TEXT BLOCK:
- - - -
Syria: Dark, Brooding Ruin - Tumultuous Past, Tumultuous Present

Updated: Jan 5, 2021

Every Picture Tells a Story (Don't it?) - 08 - UPDATED

This is a place where an emperor and many devotees once came to pay their respects. It was home to a very special man, who lived a uniquely peculiar, ascetic life. He was later made a saint.


Alas, the emperors come no more; since those pious days, it has been devasted by man and nature alike. Worse still, the devastation continues to this day: you would visit this location today at your peril - in all probability, you would be arrested by some authority and never reach it. Which might save your life.


In the local vernacular it's called a 'castle' or 'fortress', although I don't think it was ever one such - except, perhaps, in the spiritual sense. Few visited the place in modern times, and when I took this photo, one misty November day in 1984, there was nobody to disturb me.


Round about, there were ruins of what appeared to be villages long abandoned, except by the odd goat-herd and his flocks.


But where is it? A difficult (and sad) story: I will update tomorrow.


​UPDATE Crossing the Turkish-Syrian border late one afternoon in November, 1984 gave one a quick experience of the customer-service 'philosophy' of the Arab Republic's state administration. “You must change USD 100,” the border guard said.

We were in what was more like a scruffy sort of mess room than a border inspection office. I don't think there were any other 'customers' in the place. Almost all my money was in travellers' cheques (remember those?). I showed him. “No good. Change money, cash, now!” He wasn't so much ordering as making a simple statement. 'Get the money, immediately, or go back to Turkey. I don't really care,' was the essence of his argument. I honestly forget how I found the cash. I do remember I had note of 20 Austrian Schillings – worth about USD 2 at the time – which I placed on the desk. He grabbed that as if it were an empty sweet packet: something told me the Syrian exchequer would never count that as part of its income that year. Where was I going? “Egypt,” I replied, truthfully. “How?”
- - - -
LISTED ENTRIES:
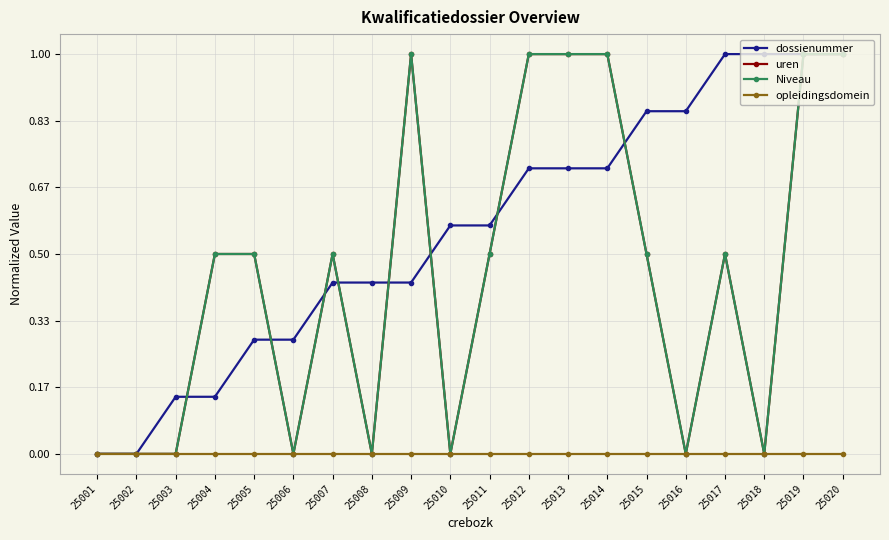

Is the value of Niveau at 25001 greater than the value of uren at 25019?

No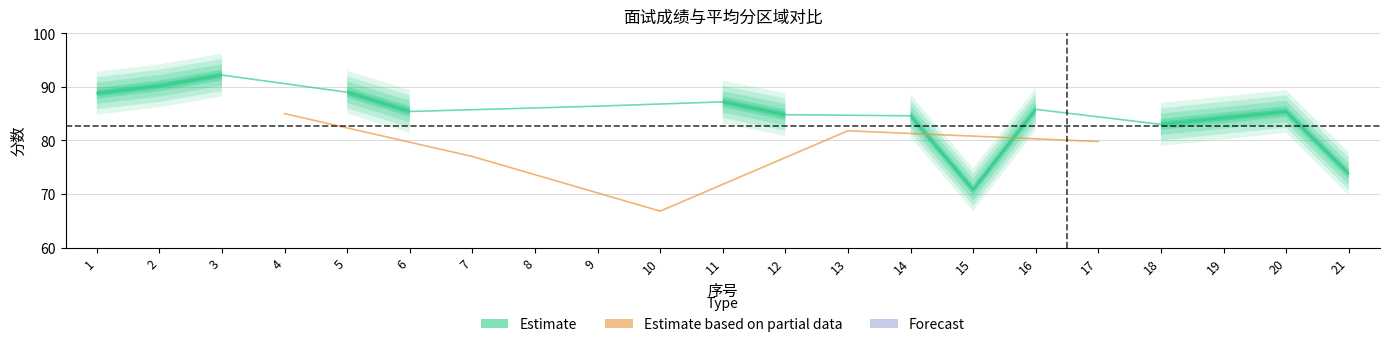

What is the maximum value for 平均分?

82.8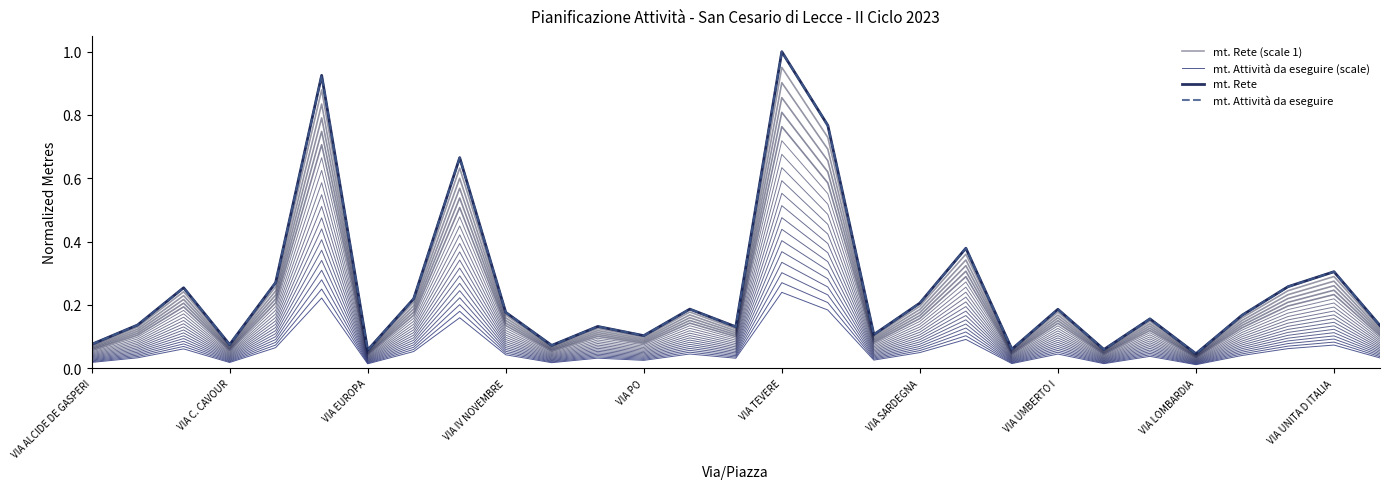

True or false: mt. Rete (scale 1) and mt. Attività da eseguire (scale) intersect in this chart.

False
- - - -
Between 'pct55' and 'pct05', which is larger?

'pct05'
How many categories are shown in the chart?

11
- - - -
EXERCISE INSTRUCTIONS:
[1] Name every single word that the Syria post places in single quotation marks.
[2] Repeat the stretch of the Syria post from "In the local" through "and his flocks.", swapping "misty" for "foggy".

YOUR RESPONSES:
[1] castle, fortress, philosophy, customers

[2]
In the local vernacular it's called a 'castle' or 'fortress', although I don't think it was ever one such - except, perhaps, in the spiritual sense. Few visited the place in modern times, and when I took this photo, one foggy November day in 1984, there was nobody to disturb me.


Round about, there were ruins of what appeared to be villages long abandoned, except by the odd goat-herd and his flocks.